When Bill C-6 passed in the House of Commons by a vote of 263-63 with the support of some key members of the Official Opposition — such as Conservative Leader Erin O’Toole — on June 22, the pro-life organization Campaign Life Coalition blasted the government and most federal MPs for an “unprecedented attack on people of faith who hold to the biblical definition of marriage, who adhere to natural law and who want to protect their children from a life of great suffering, including in some cases, bodily mutilation that is irreversible,” according to CLC president Jeff Gunnarson.
Conversion therapy is an effort to try and change a person’s sexual orientation or gender identity. A number of provinces and cities in Canada have brought in their own anti-conversion therapy regulations.
Bill C-6 makes changes to the Criminal Code that makes it a crime to force a minor or non-consenting adult to undergo conversion therapy.
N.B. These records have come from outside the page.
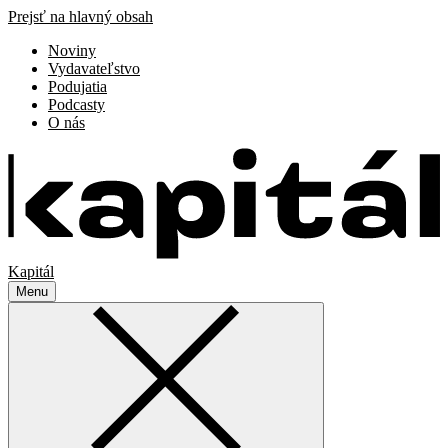
Prejsť na hlavný obsah
Noviny
Vydavateľstvo
Podujatia
Podcasty
O nás
Kapitál
Menu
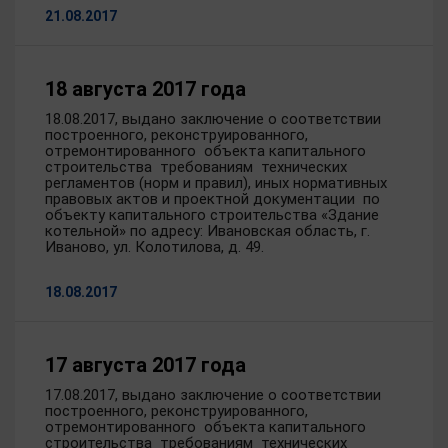
21.08.2017
18 августа 2017 года
18.08.2017, выдано заключение о соответствии
построенного, реконструированного,
отремонтированного объекта капитального
строительства требованиям технических
регламентов (норм и правил), иных нормативных
правовых актов и проектной документации по
объекту капитального строительства «Здание
котельной» по адресу: Ивановская область, г.
Иваново, ул. Колотилова, д. 49.
18.08.2017
17 августа 2017 года
17.08.2017, выдано заключение о соответствии
построенного, реконструированного,
отремонтированного объекта капитального
строительства требованиям технических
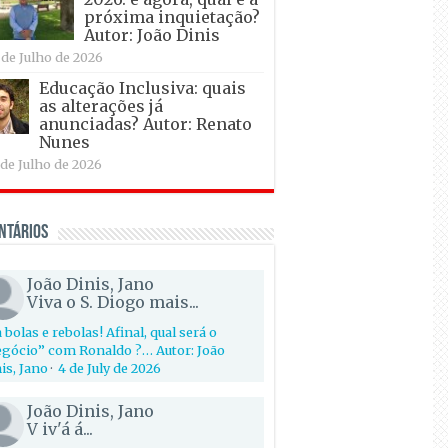
próxima inquietação?
Autor: João Dinis
 de Julho de 2026
Educação Inclusiva: quais
as alterações já
anunciadas? Autor: Renato
Nunes
 de Julho de 2026
ntários
João Dinis, Jano
Viva o S. Diogo mais...
 bolas e rebolas! Afinal, qual será o
gócio” com Ronaldo ?… Autor: João
is, Jano
·
4 de July de 2026
João Dinis, Jano
V iv'á á...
It also makes it a crime to take a minor out of the country to access conversion therapy.
While the CLC has been one of the most vocal critics of Bill C-6, opposition has come from other Christian and religious organizations such as the Association for Reformed Political Action (ARPA) which, like the Canadian Conference of Catholic Bishops (CCCB), claims to be against some forms of conversion therapy but worries that Bill C-6’s definition of the therapy is too vague and could lead to the courts taking an expansive interpretation.
“We support a bill banning conversion therapy, but not this bill, because it bans more than conversion therapy,” said ARPA’s director of law and public policy André Schutten.
“ARPA Canada condemns coercive practices designed to alter a person’s sexuality through pain, pharmaceuticals, surgery or shaming rituals,” a statement by ARPA said, adding that Bill C-6’s “definition of conversion therapy goes well beyond these archaic practices, capturing counselling and psychological support for those who struggle with gender dysphoria, as well as spiritual counselling around questions of sexual ethics and identity.”
In a presentation to the Commons, the CCCB said Bill C-6 “is generic in its scope and ambiguous in its language, and thus its application could be overextended and interpreted to include what are and should remain lawful activities.”